The Future of Booty Calls?

I was recounting the details of my latest fling to a close friend. I had no idea where it was going - or even where I wanted it to go. I just knew that it was new, exciting, fun, sexy and felt amazing.

"That’s great," my friend said. "Do you think this could turn into something real?"

Our culture places enormous privilege on heterosexual monogamy over other types of relationships. But really, what is a real relationship? Gay marriage has only recently been legalized in the United States. Polygamy and polyamory - especially in the context of marriage - are frequently frowned upon or hidden away from view. Any relationship that isn’t on an express trajectory toward monogamy followed shortly by marriage is often dismissed as an insignificant phase. But it isn't like those flings didn't happen. For a moment, they were real people, and even if only for a moment, there was a connection.

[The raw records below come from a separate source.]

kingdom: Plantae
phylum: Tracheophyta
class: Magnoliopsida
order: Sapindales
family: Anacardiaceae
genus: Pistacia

Where does that leave those of us who aren’t ready for monogamy or marriage, and might never be? Maybe it's because we haven’t met that person. Or we can’t decide on one. Or we're consumed with jobs, lives, non-traditional families and desires that are far more realistic when imagined without familial responsibilities.

Still, we crave sex. And no matter how tired we are, there will text messages at one in the morning.

Are you awake?


Can you come over?


We’ll be happy to see them - won't be able to wait to touch them and fuck them - because in addition to sexual satisfaction, we want to feel the intimacy, confidence, adventure and rush of excitement that comes with sex.

So, even if all this is over before the sun comes up, is there anything that isn’t "real" about that?